The saying goes that everything is politics, but it’s never more true than when you have large scale dollars, livelihoods and reputations at stake. One of the deepest and most powerful indicators of a strong executive is someone who can “hit their numbers.” Show me an executive that hits their numbers, and I’ll show an executive that’s really, really good at setting those numbers. The first thing you learn as an executive is how to set your team, but most importantly yourself, up for success. No one wants to be seen as not a team player, but there’s a certain special skill set in those who can lay contingencies upon their plans and lay excuses that aren’t seen as excuses well in advance. If one can make the goal hard to achieve, they win in both scenarios. Miss, and the groundwork has been laid well in advance. Hit it, and be seen as a hero who overcame impossible odds to do so. The smart executive is consistently evaluating these things. Everyone wants to play heads I win, tails you lose—only a sucker takes a real honest bet.

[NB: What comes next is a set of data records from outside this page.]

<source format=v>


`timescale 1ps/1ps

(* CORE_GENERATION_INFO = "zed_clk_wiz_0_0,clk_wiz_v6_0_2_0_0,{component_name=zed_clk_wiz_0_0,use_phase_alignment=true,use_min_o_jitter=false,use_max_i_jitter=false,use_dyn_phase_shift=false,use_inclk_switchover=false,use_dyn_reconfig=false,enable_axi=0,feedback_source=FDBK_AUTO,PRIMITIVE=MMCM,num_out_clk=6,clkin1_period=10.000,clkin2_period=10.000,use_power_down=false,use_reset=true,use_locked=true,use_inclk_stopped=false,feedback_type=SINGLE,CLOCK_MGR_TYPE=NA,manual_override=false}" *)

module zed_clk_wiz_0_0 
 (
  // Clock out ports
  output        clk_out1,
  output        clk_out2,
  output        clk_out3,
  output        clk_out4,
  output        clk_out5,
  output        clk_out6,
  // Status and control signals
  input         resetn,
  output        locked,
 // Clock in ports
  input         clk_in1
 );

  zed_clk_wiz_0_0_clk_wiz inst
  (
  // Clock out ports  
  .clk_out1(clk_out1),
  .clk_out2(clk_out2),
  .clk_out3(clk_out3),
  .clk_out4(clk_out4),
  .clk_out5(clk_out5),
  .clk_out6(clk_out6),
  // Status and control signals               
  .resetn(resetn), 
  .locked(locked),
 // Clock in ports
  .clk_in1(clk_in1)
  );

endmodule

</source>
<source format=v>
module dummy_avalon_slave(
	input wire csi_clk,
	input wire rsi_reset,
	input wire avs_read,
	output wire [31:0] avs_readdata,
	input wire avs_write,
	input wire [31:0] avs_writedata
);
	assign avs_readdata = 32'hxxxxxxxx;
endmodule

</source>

So what are you left with after all this? If the game is known and the players are dealt a fair playing hand, you’ll end up with a decent forecast, all things considered. After all, it’s the big leagues. No one makes it without leaving a fair number of corpses in their wake. In startups, though? Bigger issues arise. When you have an uneven playing field, each headcount actually matters. And, the game is not well-known to the players, particularly not to the OG true believers who are just now encountering the corporate beasts known as planning sessions.

This is where the Founder/CEO needs to step in and be strong. Lay out the ground rules. Go in knowing exactly what you’re all there to discuss, and set the expected result of a solid answer that follows from your methodology. Make sure conversations are structured such that the people who matter are in them and the ones who don’t, aren’t. Even the playing field to the extent you can, and above all else, arrive at an outcome.

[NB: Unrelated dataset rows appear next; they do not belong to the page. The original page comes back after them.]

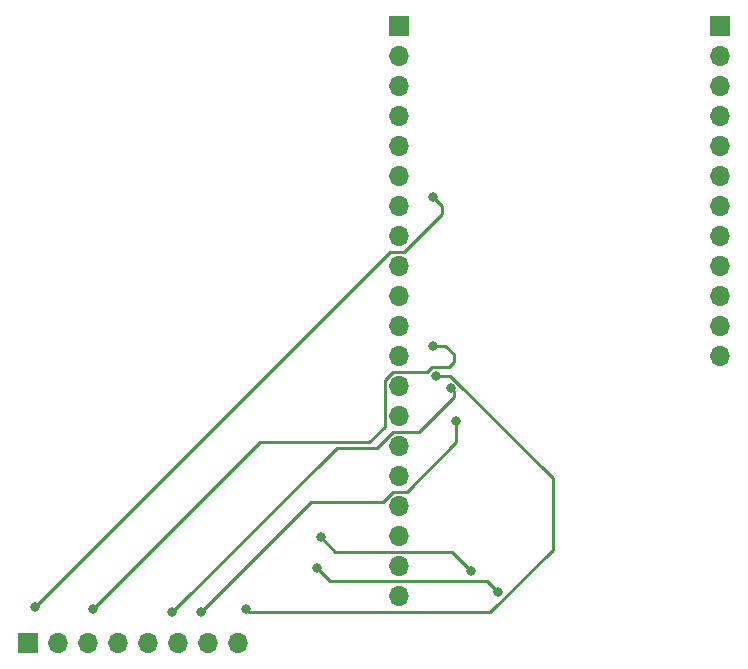
<source format=gbl>
%TF.GenerationSoftware,KiCad,Pcbnew,7.0.5*%
%TF.CreationDate,2024-02-24T19:05:55-05:00*%
%TF.ProjectId,UWB_PCB,5557425f-5043-4422-9e6b-696361645f70,rev?*%
%TF.SameCoordinates,Original*%
%TF.FileFunction,Copper,L2,Bot*%
%TF.FilePolarity,Positive*%
%FSLAX46Y46*%
G04 Gerber Fmt 4.6, Leading zero omitted, Abs format (unit mm)*
G04 Created by KiCad (PCBNEW 7.0.5) date 2024-02-24 19:05:55*
%MOMM*%
%LPD*%
G01*
G04 APERTURE LIST*
%TA.AperFunction,ComponentPad*%
%ADD10R,1.700000X1.700000*%
%TD*%
%TA.AperFunction,ComponentPad*%
%ADD11O,1.700000X1.700000*%
%TD*%
%TA.AperFunction,ViaPad*%
%ADD12C,0.800000*%
%TD*%
%TA.AperFunction,Conductor*%
%ADD13C,0.250000*%
%TD*%
G04 APERTURE END LIST*
D10*
%TO.P,J1,1,Pin_1*%
%TO.N,/5V*%
X161600000Y-60500000D03*
D11*
%TO.P,J1,2,Pin_2*%
%TO.N,/GND1*%
X161600000Y-63040000D03*
%TO.P,J1,3,Pin_3*%
%TO.N,/IO3*%
X161600000Y-65580000D03*
%TO.P,J1,4,Pin_4*%
%TO.N,/IO1*%
X161600000Y-68120000D03*
%TO.P,J1,5,Pin_5*%
%TO.N,/IO0*%
X161600000Y-70660000D03*
%TO.P,J1,6,Pin_6*%
%TO.N,/IO4*%
X161600000Y-73200000D03*
%TO.P,J1,7,Pin_7*%
%TO.N,/IO5*%
X161600000Y-75740000D03*
%TO.P,J1,8,Pin_8*%
%TO.N,/IO16*%
X161600000Y-78280000D03*
%TO.P,J1,9,Pin_9*%
%TO.N,/IO17*%
X161600000Y-80820000D03*
%TO.P,J1,10,Pin_10*%
%TO.N,/IO21*%
X161600000Y-83360000D03*
%TO.P,J1,11,Pin_11*%
%TO.N,/IO22*%
X161600000Y-85900000D03*
%TO.P,J1,12,Pin_12*%
%TO.N,/IO23*%
X161600000Y-88440000D03*
%TO.P,J1,13,Pin_13*%
%TO.N,/3.3V*%
X161600000Y-90980000D03*
%TO.P,J1,14,Pin_14*%
%TO.N,/GND2*%
X161600000Y-93520000D03*
%TO.P,J1,15,Pin_15*%
%TO.N,/RST*%
X161600000Y-96060000D03*
%TO.P,J1,16,Pin_16*%
%TO.N,/GND3*%
X161600000Y-98600000D03*
%TO.P,J1,17,Pin_17*%
%TO.N,/IO2*%
X161600000Y-101140000D03*
%TO.P,J1,18,Pin_18*%
%TO.N,/IO12*%
X161600000Y-103680000D03*
%TO.P,J1,19,Pin_19*%
%TO.N,/IO13*%
X161600000Y-106220000D03*
%TO.P,J1,20,Pin_20*%
%TO.N,/IO14*%
X161600000Y-108760000D03*
D10*
%TO.P,J1,21,Pin_21*%
%TO.N,/IO15*%
X188830000Y-60500000D03*
D11*
%TO.P,J1,22,Pin_22*%
%TO.N,/IO18*%
X188830000Y-63040000D03*
%TO.P,J1,23,Pin_23*%
%TO.N,/IO19*%
X188830000Y-65580000D03*
%TO.P,J1,24,Pin_24*%
%TO.N,/IO25*%
X188830000Y-68120000D03*
%TO.P,J1,25,Pin_25*%
%TO.N,/IO26*%
X188830000Y-70660000D03*
%TO.P,J1,26,Pin_26*%
%TO.N,/IO27*%
X188830000Y-73200000D03*
%TO.P,J1,27,Pin_27*%
%TO.N,/IO32*%
X188830000Y-75740000D03*
%TO.P,J1,28,Pin_28*%
%TO.N,/IO33*%
X188830000Y-78280000D03*
%TO.P,J1,29,Pin_29*%
%TO.N,/IO34*%
X188830000Y-80820000D03*
%TO.P,J1,30,Pin_30*%
%TO.N,/IO35*%
X188830000Y-83360000D03*
%TO.P,J1,31,Pin_31*%
%TO.N,/IO36*%
X188830000Y-85900000D03*
%TO.P,J1,32,Pin_32*%
%TO.N,/IO39*%
X188830000Y-88440000D03*
%TD*%
D10*
%TO.P,J2,1,Pin_1*%
%TO.N,/IO5*%
X130210001Y-112740000D03*
D11*
%TO.P,J2,2,Pin_2*%
%TO.N,/IO18*%
X132750001Y-112740000D03*
%TO.P,J2,3,Pin_3*%
%TO.N,/IO23*%
X135290001Y-112740000D03*
%TO.P,J2,4,Pin_4*%
%TO.N,/IO19*%
X137830000Y-112740000D03*
%TO.P,J2,5,Pin_5*%
%TO.N,unconnected-(J2-Pin_5-Pad5)*%
X140370001Y-112740000D03*
%TO.P,J2,6,Pin_6*%
%TO.N,/GND2*%
X142910001Y-112740000D03*
%TO.P,J2,7,Pin_7*%
%TO.N,/RST*%
X145450001Y-112740000D03*
%TO.P,J2,8,Pin_8*%
%TO.N,/3.3V*%
X147990001Y-112740000D03*
%TD*%
D12*
%TO.N,/3.3V*%
X148650000Y-109850000D03*
%TO.N,/RST*%
X166500000Y-93950000D03*
%TO.N,/IO19*%
X154650000Y-106400000D03*
X170000000Y-108450000D03*
%TO.N,/IO18*%
X155050000Y-103800000D03*
X167750000Y-106650000D03*
%TO.N,/RST*%
X144900000Y-110100000D03*
%TO.N,/GND2*%
X142450000Y-110150000D03*
%TO.N,/IO23*%
X135750000Y-109900000D03*
%TO.N,/IO5*%
X130850000Y-109700000D03*
X164550000Y-75000000D03*
%TO.N,/GND2*%
X166000000Y-91150000D03*
%TO.N,/3.3V*%
X164750000Y-90100000D03*
%TO.N,/IO23*%
X164500000Y-87550000D03*
%TD*%
D13*
%TO.N,/RST*%
X161113299Y-99965000D02*
X160278299Y-100800000D01*
X160278299Y-100800000D02*
X154200000Y-100800000D01*
X154200000Y-100800000D02*
X144900000Y-110100000D01*
X162285000Y-99965000D02*
X161113299Y-99965000D01*
X166500000Y-95750000D02*
X162285000Y-99965000D01*
X166500000Y-93950000D02*
X166500000Y-95750000D01*
%TO.N,/IO18*%
X166100000Y-105000000D02*
X167750000Y-106650000D01*
X156250000Y-105000000D02*
X166100000Y-105000000D01*
X155050000Y-103800000D02*
X156250000Y-105000000D01*
%TO.N,/IO19*%
X155750000Y-107500000D02*
X154650000Y-106400000D01*
X169050000Y-107500000D02*
X155750000Y-107500000D01*
X170000000Y-108450000D02*
X169050000Y-107500000D01*
%TO.N,/3.3V*%
X165975305Y-90100000D02*
X164750000Y-90100000D01*
X174650000Y-98774695D02*
X165975305Y-90100000D01*
X174650000Y-104825305D02*
X174650000Y-98774695D01*
X148900000Y-110100000D02*
X169375305Y-110100000D01*
X169375305Y-110100000D02*
X174650000Y-104825305D01*
X148650000Y-109850000D02*
X148900000Y-110100000D01*
%TO.N,/GND2*%
X166250000Y-91400000D02*
X166000000Y-91150000D01*
X163315000Y-94885000D02*
X166250000Y-91950000D01*
X161113299Y-94885000D02*
X163315000Y-94885000D01*
X159800000Y-96200000D02*
X160000000Y-96000000D01*
X160000000Y-96000000D02*
X160000000Y-95998299D01*
X156400000Y-96200000D02*
X159800000Y-96200000D01*
X160000000Y-95998299D02*
X161113299Y-94885000D01*
X166250000Y-91950000D02*
X166250000Y-91400000D01*
X142450000Y-110150000D02*
X156400000Y-96200000D01*
%TO.N,/IO23*%
X149900000Y-95750000D02*
X135750000Y-109900000D01*
X159100000Y-95750000D02*
X149900000Y-95750000D01*
X160425000Y-94425000D02*
X159100000Y-95750000D01*
X160425000Y-90493299D02*
X160425000Y-94425000D01*
X164425000Y-89375000D02*
X163995000Y-89805000D01*
X163995000Y-89805000D02*
X161113299Y-89805000D01*
X165825000Y-89375000D02*
X164425000Y-89375000D01*
X161113299Y-89805000D02*
X160425000Y-90493299D01*
X166250000Y-88250000D02*
X166250000Y-88950000D01*
X166250000Y-88950000D02*
X165825000Y-89375000D01*
X165550000Y-87550000D02*
X166250000Y-88250000D01*
X164500000Y-87550000D02*
X165550000Y-87550000D01*
%TO.N,/IO5*%
X160905000Y-79645000D02*
X130850000Y-109700000D01*
X162086701Y-79645000D02*
X160905000Y-79645000D01*
X165300000Y-75750000D02*
X165300000Y-76431701D01*
X165300000Y-76431701D02*
X162086701Y-79645000D01*
X164550000Y-75000000D02*
X165300000Y-75750000D01*
%TD*%
M02*

</source>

Be crystal clear in your expectations, and call out each and every member of your team as the sessions go on. One of the foundational solutions to a Prisoner’s dilemma is extra situational enforcement.

Fundamentally, the planning and forecasting process is a CEO exercise, and it should be treated as one. Until IPO glory, the CEO needs to be strongly hands-on across key pieces of the company. Forecasting is most certainly one of those. Lead the process, and hold yourself accountable for the results.